WAS BENÖTIGT WIRD →
Gib aus dem Textabschnitt zur Betrugsprüfung nach § 263 StGB die Stelle von "Wir prüfen (etwas" bis "Hostie nicht gegeben." wortgetreu zurück.

Als Juristin werde ich bei solchen Fällen, die prima facie nach Diebstahl aussehen, denen es aber dann am Gewahrsamsbruch fehlt, immer ganz hibbelig. Ich fange an zu sabbern und denke "Betrug, Betrug, Betrug!". Der Gesetzgeber teilt uns in § 263 Abs I StGB mit:
"Wer in der Absicht, sich oder einem Dritten einen rechtswidrigen Vermögensvorteil zu verschaffen, das Vermögen eines anderen dadurch beschädigt, daß er durch Vorspiegelung falscher oder durch Entstellung oder Unterdrückung wahrer Tatsachen einen Irrtum erregt oder unterhält, wird [...] bestraft."

Wir prüfen (etwas vereinfacht):
    Vorspiegelung falscher bzw. Entstellung/Unterdrückung wahrer Tatsachen: Positiv - jedenfalls wenn man meine obigen Ausführungen über das Wissen des R. von der Natur des "Abendmahls" als gegeben voraussetzt. R. spiegelte durch das Vorgehen zum Austeilungsort und das Hinhalten der Hände vor, die Hostie verzehren zu wollen, also an der Eucharistiefeier wie allgemein in der katholischen Kirche üblich, teilnehmen zu wollen.

    Erregung eines Irrtums: Positiv. Stadtdekan zu Eltz meinte, der R. wolle an der Eucharistiefeier wie vorgesehen teilnehmen. Wäre er diesem Irrtum nicht unterlegen, hätte er dem R. mit an Sicherheit grenzender Wahrscheinlichkeit die Hostie nicht gegeben.

    Dadurch Vermögensschädigung: Zu diskutieren, denn über den Vermögenswert einer Hostie kann man streiten. Aber wohl positiv, denn zum einen sind konsekrierte Hostien auf dem schwarzen Markt wohl eine Menge wert (Satanisten sollen daran ja ihre Freude haben), zum anderen kommt es aber auf den Wert auch sowieso nicht an - selbst wenn es sich nur um einen halben Cent handeln sollte, denn auch der ist "Vermögen".

    Absicht, sich einen Vermögensvorteil zu verschaffen: Positiv. R. wollte die Hostie haben, egal, was er dann damit vorhatte.

    Vorsatz: In Hinblick auf die oben diskutierte mutmaßliche Kenntnis der Natur des "Abendmahls": Wohl positiv.

    Rechtswidrigkeit: Positiv.

    Schuld: Ebenfalls in Hinblick auf mutmaßliche Kenntnisse: Positiv.

Insofern liegt ein weiterer Straftatbestand vor. Sehr nett - ob das außer mir jemanden interessiert, weiß ich zwar nicht, aber immerhin mich interessiert es. Denn das dürfte dem Stadtdekan, falls es zu einer Verhandlung kommen sollte, durchaus als weiteres notwehrfähiges Gut helfen, sich zu verteidigen. Das heißt, er ist dann in Notwehr nicht nur gegen die Störung des Religionsfriedens vorgegangen, sondern auch noch gegen den Betrug. Mit Betrug können die meisten Richter auch heutzutage mehr anfangen als mit der Störung des Religionsfriedens.

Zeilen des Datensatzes
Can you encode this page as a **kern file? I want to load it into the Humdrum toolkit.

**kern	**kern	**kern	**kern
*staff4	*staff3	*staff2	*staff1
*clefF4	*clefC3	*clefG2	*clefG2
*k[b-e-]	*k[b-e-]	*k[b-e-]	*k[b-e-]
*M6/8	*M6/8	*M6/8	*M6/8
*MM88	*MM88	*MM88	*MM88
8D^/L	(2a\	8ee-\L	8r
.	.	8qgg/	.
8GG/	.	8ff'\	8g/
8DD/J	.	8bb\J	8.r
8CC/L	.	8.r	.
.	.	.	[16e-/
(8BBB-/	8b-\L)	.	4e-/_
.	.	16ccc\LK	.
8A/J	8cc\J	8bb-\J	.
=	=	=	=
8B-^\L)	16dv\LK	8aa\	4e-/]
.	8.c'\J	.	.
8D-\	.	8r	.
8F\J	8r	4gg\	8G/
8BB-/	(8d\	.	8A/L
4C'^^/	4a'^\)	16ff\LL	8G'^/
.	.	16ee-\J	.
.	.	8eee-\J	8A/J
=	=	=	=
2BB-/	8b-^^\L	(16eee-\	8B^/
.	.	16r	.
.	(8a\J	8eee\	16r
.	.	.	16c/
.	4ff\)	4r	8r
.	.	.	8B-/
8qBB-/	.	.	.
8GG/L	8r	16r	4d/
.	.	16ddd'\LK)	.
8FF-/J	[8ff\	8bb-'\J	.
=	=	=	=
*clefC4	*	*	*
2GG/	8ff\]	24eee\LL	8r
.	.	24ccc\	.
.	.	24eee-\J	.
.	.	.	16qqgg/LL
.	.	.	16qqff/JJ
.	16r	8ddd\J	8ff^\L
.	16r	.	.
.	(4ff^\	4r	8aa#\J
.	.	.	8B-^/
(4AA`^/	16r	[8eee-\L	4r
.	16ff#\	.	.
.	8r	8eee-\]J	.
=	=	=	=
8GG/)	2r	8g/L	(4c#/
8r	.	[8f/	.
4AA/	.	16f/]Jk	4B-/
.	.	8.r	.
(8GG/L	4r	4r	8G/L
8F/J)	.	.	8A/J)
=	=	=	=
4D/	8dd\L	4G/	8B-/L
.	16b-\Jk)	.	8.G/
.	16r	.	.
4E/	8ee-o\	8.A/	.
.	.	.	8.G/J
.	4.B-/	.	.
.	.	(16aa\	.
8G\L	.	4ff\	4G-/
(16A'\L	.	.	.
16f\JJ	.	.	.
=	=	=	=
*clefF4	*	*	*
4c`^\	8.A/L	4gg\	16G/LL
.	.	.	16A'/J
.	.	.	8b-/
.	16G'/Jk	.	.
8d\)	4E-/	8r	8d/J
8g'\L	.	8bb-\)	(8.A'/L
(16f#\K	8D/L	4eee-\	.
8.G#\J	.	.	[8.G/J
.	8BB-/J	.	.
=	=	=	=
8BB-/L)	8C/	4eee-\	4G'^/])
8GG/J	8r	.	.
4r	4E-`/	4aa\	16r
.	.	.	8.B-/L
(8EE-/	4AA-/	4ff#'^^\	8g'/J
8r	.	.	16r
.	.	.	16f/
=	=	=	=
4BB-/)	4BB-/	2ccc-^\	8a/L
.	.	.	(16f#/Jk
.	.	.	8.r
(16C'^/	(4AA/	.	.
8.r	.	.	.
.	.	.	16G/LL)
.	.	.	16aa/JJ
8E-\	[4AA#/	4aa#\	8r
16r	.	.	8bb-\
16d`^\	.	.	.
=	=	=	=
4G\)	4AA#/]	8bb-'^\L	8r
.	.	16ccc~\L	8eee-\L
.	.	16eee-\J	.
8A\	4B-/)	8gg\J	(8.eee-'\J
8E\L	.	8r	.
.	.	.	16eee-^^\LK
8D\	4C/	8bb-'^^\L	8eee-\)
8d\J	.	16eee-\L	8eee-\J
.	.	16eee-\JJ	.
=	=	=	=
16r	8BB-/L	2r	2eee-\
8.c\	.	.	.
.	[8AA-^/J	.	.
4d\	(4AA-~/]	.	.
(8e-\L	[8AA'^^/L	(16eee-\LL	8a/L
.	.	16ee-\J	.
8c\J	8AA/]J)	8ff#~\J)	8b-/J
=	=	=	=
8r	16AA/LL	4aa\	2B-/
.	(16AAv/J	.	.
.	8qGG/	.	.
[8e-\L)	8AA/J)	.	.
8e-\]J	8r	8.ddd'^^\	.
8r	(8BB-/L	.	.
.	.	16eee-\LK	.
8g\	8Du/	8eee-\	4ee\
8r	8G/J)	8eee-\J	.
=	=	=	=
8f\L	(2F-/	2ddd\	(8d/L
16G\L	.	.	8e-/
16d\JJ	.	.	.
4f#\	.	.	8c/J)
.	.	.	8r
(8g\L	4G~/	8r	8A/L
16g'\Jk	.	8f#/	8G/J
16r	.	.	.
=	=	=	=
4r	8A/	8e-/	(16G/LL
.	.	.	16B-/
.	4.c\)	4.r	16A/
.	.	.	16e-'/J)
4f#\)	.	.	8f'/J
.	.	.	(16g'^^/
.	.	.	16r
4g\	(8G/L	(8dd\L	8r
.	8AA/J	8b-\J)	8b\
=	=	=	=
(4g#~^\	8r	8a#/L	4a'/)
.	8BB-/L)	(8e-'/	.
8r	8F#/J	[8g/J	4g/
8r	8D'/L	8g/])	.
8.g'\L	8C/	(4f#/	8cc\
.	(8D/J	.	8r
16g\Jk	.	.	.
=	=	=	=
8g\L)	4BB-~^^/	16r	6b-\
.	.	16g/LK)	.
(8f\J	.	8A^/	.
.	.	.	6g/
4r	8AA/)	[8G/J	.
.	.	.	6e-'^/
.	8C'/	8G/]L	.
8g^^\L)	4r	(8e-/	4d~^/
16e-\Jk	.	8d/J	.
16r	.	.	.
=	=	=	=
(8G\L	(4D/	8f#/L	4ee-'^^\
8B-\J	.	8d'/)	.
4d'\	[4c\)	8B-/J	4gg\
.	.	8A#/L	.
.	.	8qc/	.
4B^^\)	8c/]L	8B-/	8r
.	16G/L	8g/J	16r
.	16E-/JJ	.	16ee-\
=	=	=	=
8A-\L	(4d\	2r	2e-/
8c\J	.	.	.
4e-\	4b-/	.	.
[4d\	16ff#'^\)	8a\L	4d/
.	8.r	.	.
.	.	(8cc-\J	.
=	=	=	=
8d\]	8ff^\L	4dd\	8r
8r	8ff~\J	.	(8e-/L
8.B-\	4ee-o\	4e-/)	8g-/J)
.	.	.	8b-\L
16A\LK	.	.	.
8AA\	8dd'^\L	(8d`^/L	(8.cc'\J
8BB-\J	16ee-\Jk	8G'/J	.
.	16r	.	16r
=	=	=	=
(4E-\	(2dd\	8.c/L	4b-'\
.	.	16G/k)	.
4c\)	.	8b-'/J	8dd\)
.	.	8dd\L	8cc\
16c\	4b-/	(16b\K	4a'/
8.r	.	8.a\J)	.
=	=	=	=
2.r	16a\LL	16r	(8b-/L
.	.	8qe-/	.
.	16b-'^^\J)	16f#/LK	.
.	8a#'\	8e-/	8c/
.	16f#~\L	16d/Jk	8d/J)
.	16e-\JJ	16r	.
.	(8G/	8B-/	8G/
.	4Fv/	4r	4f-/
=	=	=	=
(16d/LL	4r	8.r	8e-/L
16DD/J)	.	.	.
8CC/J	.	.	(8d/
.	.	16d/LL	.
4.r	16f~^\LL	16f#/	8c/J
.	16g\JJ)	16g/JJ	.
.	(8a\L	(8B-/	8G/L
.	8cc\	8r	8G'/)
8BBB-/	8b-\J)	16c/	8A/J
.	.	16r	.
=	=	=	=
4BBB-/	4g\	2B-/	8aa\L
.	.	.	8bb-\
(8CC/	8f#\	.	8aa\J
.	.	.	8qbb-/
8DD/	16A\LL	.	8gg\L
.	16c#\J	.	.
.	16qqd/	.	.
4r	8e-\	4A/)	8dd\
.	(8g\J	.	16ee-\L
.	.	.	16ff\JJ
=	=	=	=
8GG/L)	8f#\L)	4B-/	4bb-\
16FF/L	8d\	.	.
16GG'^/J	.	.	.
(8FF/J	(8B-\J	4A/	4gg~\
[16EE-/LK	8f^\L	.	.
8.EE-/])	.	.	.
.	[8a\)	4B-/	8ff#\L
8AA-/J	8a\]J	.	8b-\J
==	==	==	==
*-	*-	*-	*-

KORREKTE AUSGABE →
Wir prüfen (etwas vereinfacht):
    Vorspiegelung falscher bzw. Entstellung/Unterdrückung wahrer Tatsachen: Positiv - jedenfalls wenn man meine obigen Ausführungen über das Wissen des R. von der Natur des "Abendmahls" als gegeben voraussetzt. R. spiegelte durch das Vorgehen zum Austeilungsort und das Hinhalten der Hände vor, die Hostie verzehren zu wollen, also an der Eucharistiefeier wie allgemein in der katholischen Kirche üblich, teilnehmen zu wollen.

    Erregung eines Irrtums: Positiv. Stadtdekan zu Eltz meinte, der R. wolle an der Eucharistiefeier wie vorgesehen teilnehmen. Wäre er diesem Irrtum nicht unterlegen, hätte er dem R. mit an Sicherheit grenzender Wahrscheinlichkeit die Hostie nicht gegeben.